## Supplied passage
=====
Stylistically, the music made a comparable shift: from the relatively simple chanson-like style of the early madrigal, typically for four voices, to a highly wrought setting that used imitative polyphony of the sort more commonly found in motets, usually for five voices. These are long pieces, mostly in two sections (usually with the first eight lines of the sonnet in the first, the last six in the second), written in the new “black note” rhythmic notation. It is no exaggeration to say that with this print De Rore established the madrigal as a genre that would celebrate the fusion of music and poetry.
Other features of this publication have revealed themselves only gradually. Cipriano chose to compose and organize the music in the order of the modes, a kind of predecessor of keys in later music, from mode 1 to mode 8 (see Table 1). Only the final three pieces in the book do not adhere to this scheme. He distinguished between the pairs of modes – 1 and 2, 3 and 4, and so forth – through range: the contrast between high and low shown by the choice of clefs (the high g2 versus the low c1).
This is the earliest collection of polyphonic music to use modal order, first recognized by Bernhard Meier in 1963 and remarked on by many scholars since then. In fact, Cipriano seems to have been among the first composers to understand how to translate the concepts associated with modality, devised originally for monophonic chant, for polyphonic music. The models he established would be followed by composers such as Palestrina and Lasso for the rest of the century.
Until now, however, no one has asked the why question: why would Cipriano decide to compose and organize this collection according to the eight modes? The answer gets at the heart of why this is such an important print. I believe that the texts form a previously unrecognized cycle of sixteen sonnets, a sequence that tells a story through words and – this is the crucial point – also through music by using modes to bring out the affect of the text.
The print divides into four large groups, with pieces ending on G, then E, then F, and then G again (the final three pieces stand outside this scheme). These groups can be seen as an orderly and logical series of moves through four scale types or sounds, each with a distinctive ordering of whole and half steps:
G with a flat (D transposed up a fourth)
F with a flat
We can rearrange these four scale types or characteristic sounds along a continuum from the most minor sound, E phrygian, with its distinctive half-step opening, to the very bright F major, a continuum from darker to lighter:
Dark (G with a flat)
Lighter (F with a flat)
If we then arrange the groups as they appear in the print, we see the audible effect of this grouping:
Dark (G with a flat)
Lighter (F with a flat)
The first half is in the minor modes (using the dorian and phrygian scales on D [transposed to G with a flat] and E), and the second in the major modes (using the lydian and mixolydian scales on F and G). This large-scale tonal structure reflects the narrative arc of the cycle, which moves from the darkness of love’s pain and loss in the first half to resignation and acceptance in the second.
=====
[Saved data entries]
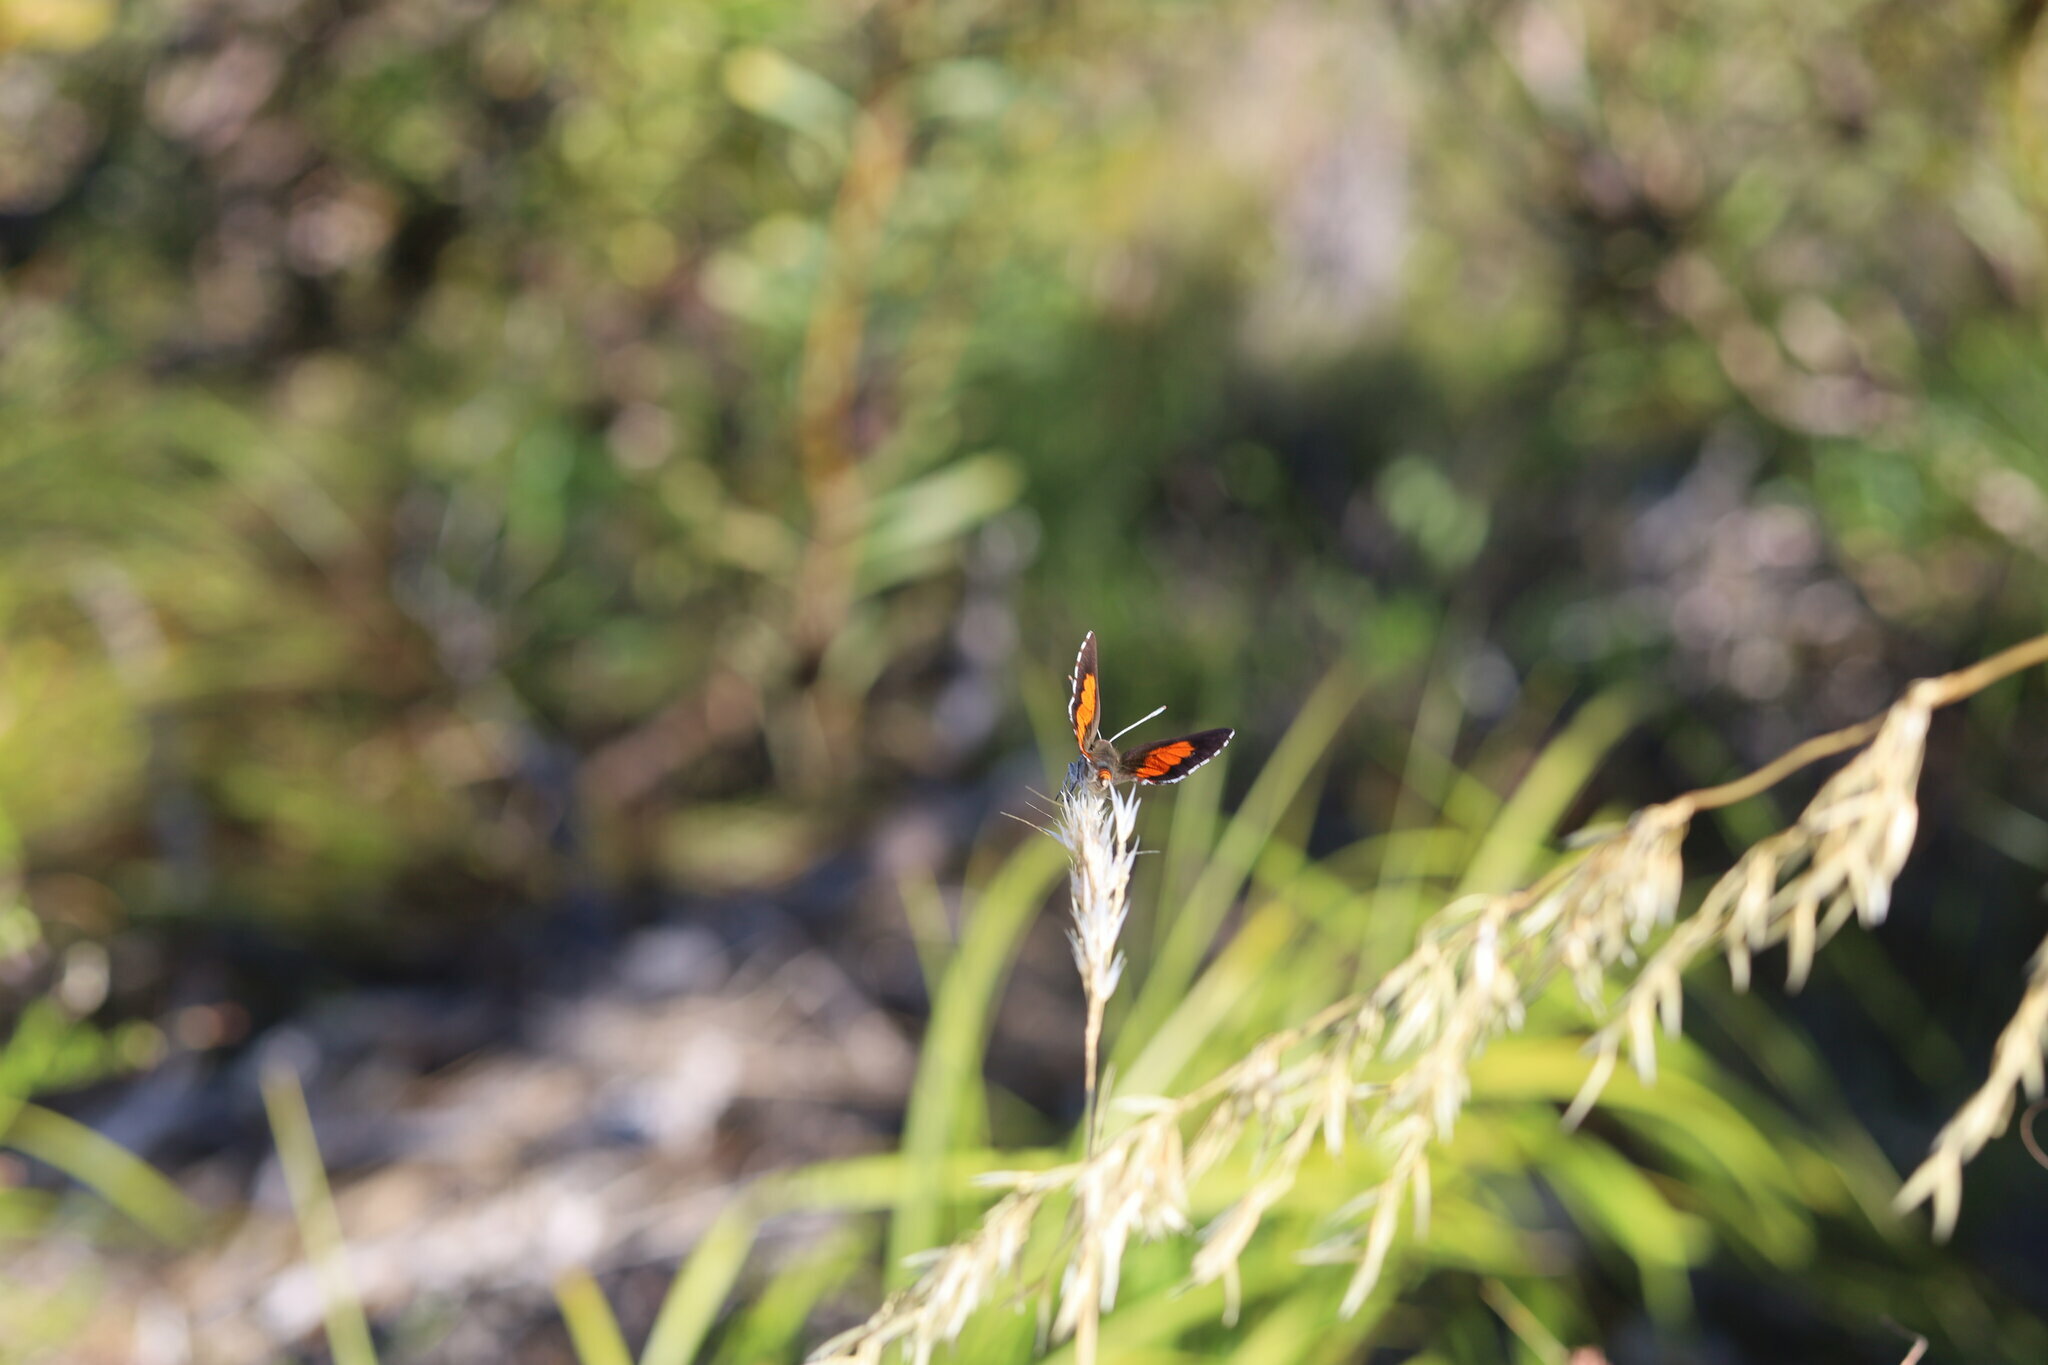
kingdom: Animalia
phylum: Arthropoda
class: Insecta
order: Lepidoptera
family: Lycaenidae
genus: Capys
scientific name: Capys alpheus
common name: Orange-banded protea butterfly
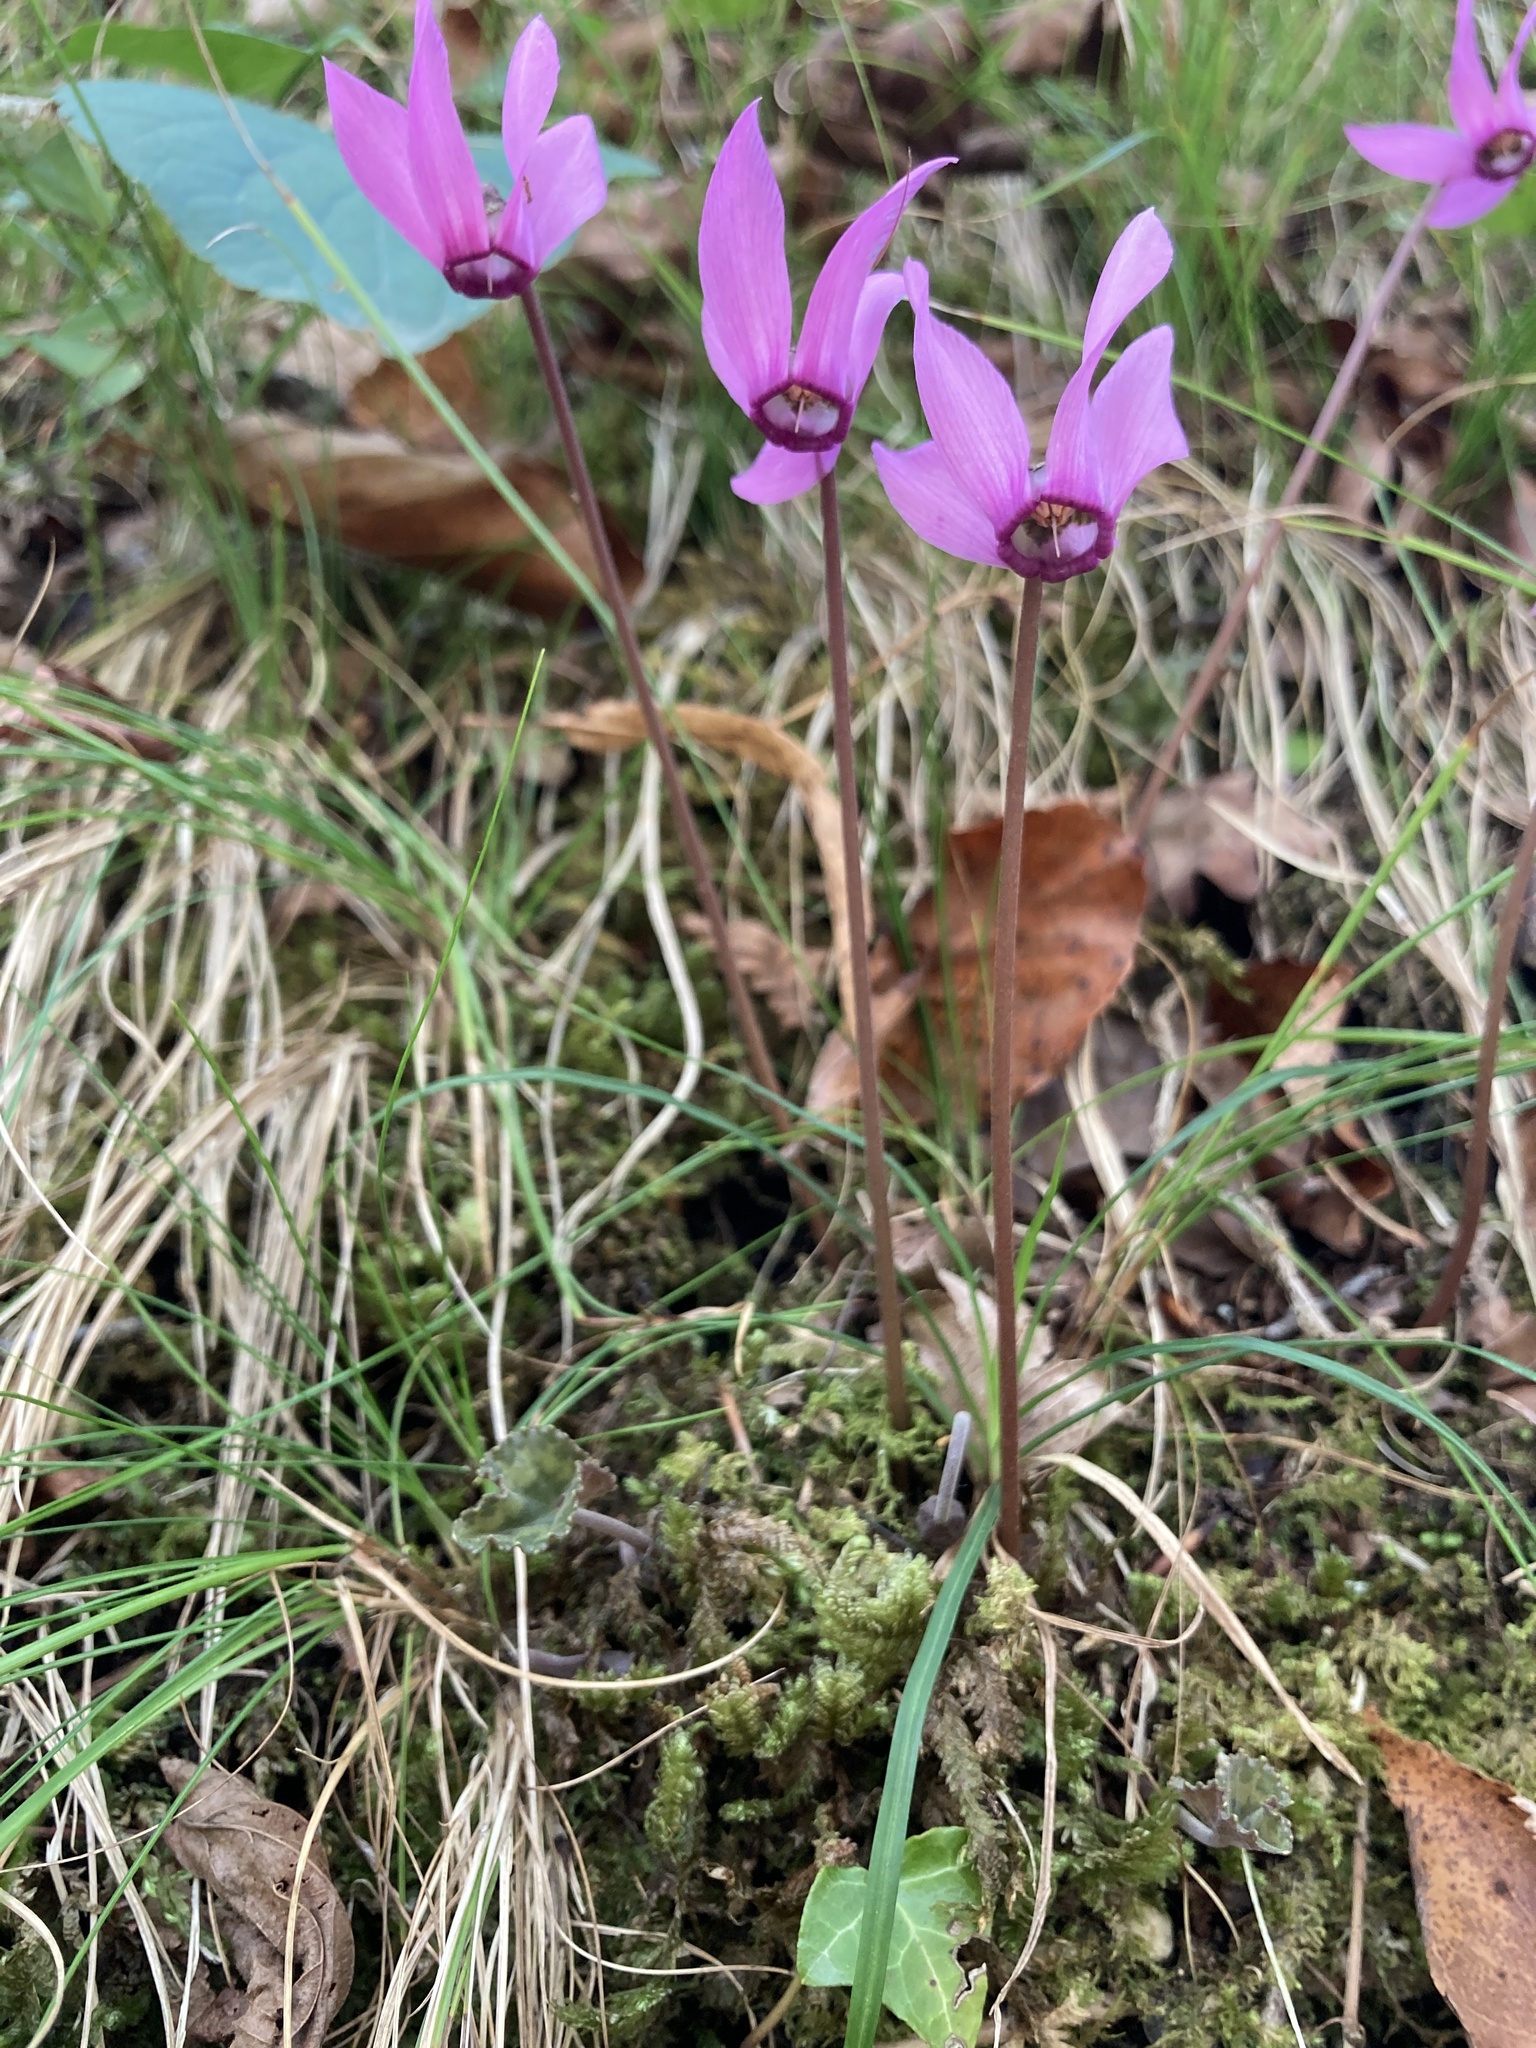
=====
## Tasks and exercises
A – List the mode names used for the scales in the passage on De Rore's madrigal print.
B – Carry on the passage about De Rore's madrigal print from the point where it stops.
These rows come from a separate source.

## Answers
A – dorian, phrygian, lydian, mixolydian

B –
At the very center is Tu piangi et quella per chi fai tal pianto, the only piece to end on low E (EE), which serves as a pivot between the two halves:
Il viver nostro è un fior colto de spina;
però piangi la tua, non la sua morte,
ché morte è quella che se chiama vita.
(Tebaldeo, 1989 ed.)
Our life is a flower grown from a thorn;
so weep for your death, not for hers,
for death is that which is called life.
(trans. Lloyd/rev. Owens)
Death and life are juxtaposed.
The book opens with a ballata by an unnamed poet that functions like a proem or introduction to the sonnet sequence, highlighting themes that would recur throughout the cycle. From the 1545 publication Rime et prose volgari di M. Giovanni Brevio we learn that the poet was Giovanni Brevio (ca. 1480–ca. 1560), a Venetian priest and novelist. He wrote both the opening ballata and the one that closes the book. His presence in these important positions in I madrigali could well function as a poetic signature. We know little about his life: nephew of a cardinal (by adoption), he spent time during the 1510s in Rome and again in the 1540s, and held ecclesiastical benefices in the Veneto. He lived in Padua and Venice and was friends with many of Italy’s leading writers. Although no portrait has survived, we do have his coat of arms, showing crossed lion’s paws (see Figure 5).
|Figure 5. Giovanni Brevio, coat of arms, Arquà Petrarca (photo: Owens).
We will never know for sure, but it seems very likely that Brevio collaborated with De Rore to assemble this set of texts, mostly by Petrarch but also by contemporary imitators of Petrarch, and to organize them in such a way as to create a narrative that can be expressed through the affects of the modes. I do not have time to make a detailed case for reading these texts as a cycle, but I can draw attention, by way of example, to links among the four darkest texts, those set to the E mode. Altiero sasso and Strane rupi both concern the natural world (words for rocks and cliffs – rupi, sassi, pietre – recur several times). In Strane rupi, La vita fugge, and Tu piangi there are repeated references to sadness – the sad heart (twice), the sad fate – and no fewer than six references to weeping. Similar kinds of connections run throughout the cycle.
I will be the first to admit that the evidence of a collaboration is circumstantial. But it is significant that I can tie Brevio, directly or indirectly, to all of the poets whose texts make up the 1542 print. Pride of place, of course, goes to Petrarch. Brevio is known to have owned two early sixteenth-century prints of Petrarch’s Canzoniere, one of which survives today in Florence. It is a heavily annotated copy, in which he traces Petrarch’s quotations and allusions. Brevio knew his Petrarch inside and out. He also shared with his friend Pietro Bembo (1470–1547), cardinal, poet, and influential literary critic, a fascination with fourteenth- and fifteenth-century manuscripts of the tre corone – Dante, Boccaccio, and Petrarch – and owned a now-lost manuscript copy of the Raccolta Bartoliana, a collection of medieval lyric poetry.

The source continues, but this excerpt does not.